Source data START

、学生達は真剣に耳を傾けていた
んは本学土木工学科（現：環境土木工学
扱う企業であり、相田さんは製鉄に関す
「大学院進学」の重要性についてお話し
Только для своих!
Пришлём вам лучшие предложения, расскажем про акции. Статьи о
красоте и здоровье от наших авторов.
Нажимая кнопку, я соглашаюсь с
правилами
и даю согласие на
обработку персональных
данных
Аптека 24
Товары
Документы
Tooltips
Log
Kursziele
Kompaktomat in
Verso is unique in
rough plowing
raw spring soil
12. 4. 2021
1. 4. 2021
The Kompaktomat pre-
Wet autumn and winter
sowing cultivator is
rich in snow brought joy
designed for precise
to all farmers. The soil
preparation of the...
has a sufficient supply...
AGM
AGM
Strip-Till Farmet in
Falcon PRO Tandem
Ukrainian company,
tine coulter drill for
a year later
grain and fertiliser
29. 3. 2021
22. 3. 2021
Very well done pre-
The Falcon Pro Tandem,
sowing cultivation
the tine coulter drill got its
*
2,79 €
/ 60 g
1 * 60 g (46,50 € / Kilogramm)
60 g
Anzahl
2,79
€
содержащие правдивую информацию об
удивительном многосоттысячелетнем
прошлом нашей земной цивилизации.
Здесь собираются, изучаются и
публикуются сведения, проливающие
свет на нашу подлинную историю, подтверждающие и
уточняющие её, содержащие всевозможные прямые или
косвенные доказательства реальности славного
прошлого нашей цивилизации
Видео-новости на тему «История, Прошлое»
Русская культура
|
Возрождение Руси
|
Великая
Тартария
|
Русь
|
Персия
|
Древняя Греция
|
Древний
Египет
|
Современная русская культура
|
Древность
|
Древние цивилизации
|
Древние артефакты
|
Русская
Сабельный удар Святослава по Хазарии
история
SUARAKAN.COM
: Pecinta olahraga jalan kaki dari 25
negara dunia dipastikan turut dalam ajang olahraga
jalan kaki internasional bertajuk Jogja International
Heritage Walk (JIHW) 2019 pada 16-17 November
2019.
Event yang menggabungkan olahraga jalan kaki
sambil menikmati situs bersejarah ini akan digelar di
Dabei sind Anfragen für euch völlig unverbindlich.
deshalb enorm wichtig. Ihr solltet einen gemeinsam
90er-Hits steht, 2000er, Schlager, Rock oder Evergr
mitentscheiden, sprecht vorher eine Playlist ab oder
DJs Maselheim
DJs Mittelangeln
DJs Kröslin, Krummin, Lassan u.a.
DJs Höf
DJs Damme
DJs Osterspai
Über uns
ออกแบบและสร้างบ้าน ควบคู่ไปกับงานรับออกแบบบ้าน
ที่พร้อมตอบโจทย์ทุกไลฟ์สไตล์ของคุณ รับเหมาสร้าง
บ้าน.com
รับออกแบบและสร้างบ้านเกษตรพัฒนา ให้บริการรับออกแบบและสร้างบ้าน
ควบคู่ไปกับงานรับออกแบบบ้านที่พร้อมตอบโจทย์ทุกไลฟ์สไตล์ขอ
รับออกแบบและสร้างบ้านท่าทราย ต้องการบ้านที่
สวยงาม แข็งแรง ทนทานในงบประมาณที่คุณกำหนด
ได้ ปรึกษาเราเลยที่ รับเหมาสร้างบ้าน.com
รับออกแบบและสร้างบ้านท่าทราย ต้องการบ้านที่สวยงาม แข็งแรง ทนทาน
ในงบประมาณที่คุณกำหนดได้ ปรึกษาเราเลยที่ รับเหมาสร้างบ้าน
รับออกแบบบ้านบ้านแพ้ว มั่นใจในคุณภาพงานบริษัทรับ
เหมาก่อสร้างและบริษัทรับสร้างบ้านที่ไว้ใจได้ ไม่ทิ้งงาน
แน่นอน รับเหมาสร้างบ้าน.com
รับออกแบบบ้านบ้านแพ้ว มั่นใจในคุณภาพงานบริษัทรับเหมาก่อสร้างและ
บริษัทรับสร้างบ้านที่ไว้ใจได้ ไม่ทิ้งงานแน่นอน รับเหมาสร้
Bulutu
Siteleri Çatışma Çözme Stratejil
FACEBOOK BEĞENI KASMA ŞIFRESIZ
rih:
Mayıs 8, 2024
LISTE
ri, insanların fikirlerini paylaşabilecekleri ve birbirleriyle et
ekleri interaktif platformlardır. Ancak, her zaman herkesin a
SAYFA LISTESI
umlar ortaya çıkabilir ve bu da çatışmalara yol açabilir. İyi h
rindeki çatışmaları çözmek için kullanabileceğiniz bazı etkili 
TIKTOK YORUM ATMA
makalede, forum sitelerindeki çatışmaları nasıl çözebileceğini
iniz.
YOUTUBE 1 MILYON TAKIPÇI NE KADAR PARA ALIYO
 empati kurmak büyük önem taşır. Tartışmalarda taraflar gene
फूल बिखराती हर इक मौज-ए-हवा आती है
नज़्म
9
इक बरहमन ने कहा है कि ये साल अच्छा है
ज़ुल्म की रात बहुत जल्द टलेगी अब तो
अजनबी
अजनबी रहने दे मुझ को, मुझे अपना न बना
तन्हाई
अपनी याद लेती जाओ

Source data END
Source data START

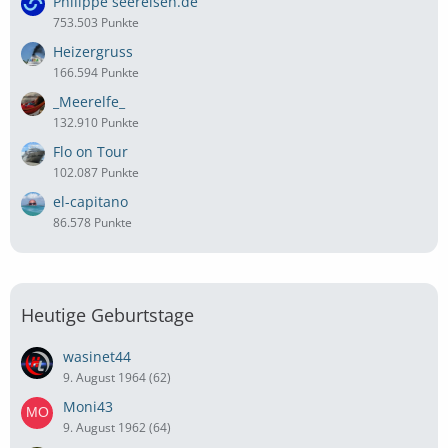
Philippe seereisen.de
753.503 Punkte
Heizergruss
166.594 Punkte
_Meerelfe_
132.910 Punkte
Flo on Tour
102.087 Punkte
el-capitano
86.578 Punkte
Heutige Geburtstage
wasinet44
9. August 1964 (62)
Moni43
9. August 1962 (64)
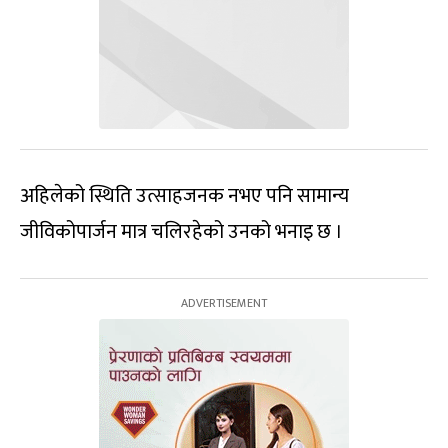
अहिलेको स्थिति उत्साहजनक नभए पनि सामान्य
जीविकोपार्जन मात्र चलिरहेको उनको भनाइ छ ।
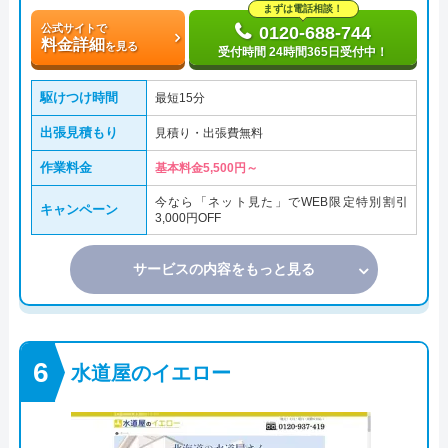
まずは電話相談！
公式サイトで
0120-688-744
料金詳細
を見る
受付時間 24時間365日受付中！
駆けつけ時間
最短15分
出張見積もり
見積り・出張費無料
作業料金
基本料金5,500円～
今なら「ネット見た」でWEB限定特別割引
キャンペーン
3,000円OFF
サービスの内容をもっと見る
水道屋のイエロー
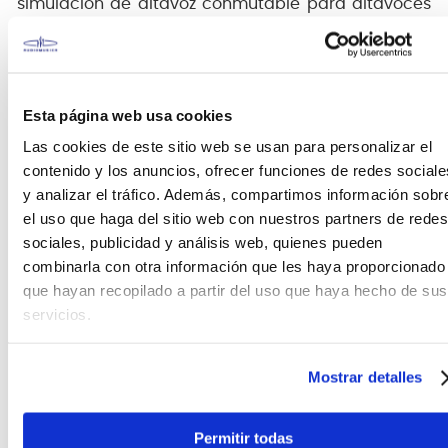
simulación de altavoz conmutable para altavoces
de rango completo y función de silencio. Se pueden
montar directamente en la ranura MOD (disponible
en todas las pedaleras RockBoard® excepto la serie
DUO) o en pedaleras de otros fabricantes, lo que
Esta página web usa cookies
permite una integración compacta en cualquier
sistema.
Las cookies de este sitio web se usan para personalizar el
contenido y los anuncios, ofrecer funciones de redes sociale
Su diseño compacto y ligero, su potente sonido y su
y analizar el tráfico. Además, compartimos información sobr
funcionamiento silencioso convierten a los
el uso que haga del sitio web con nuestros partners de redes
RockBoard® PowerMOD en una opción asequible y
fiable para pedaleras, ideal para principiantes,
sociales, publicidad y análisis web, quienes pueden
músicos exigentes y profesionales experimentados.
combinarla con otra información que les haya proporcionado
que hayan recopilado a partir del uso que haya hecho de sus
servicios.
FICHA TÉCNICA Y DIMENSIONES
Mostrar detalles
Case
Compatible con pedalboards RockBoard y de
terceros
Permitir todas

Source data END

» Instructions for the task
Filter the records above and copy every line that contains the word "oder".

» Answer box
90er-Hits steht, 2000er, Schlager, Rock oder Evergr
mitentscheiden, sprecht vorher eine Playlist ab oder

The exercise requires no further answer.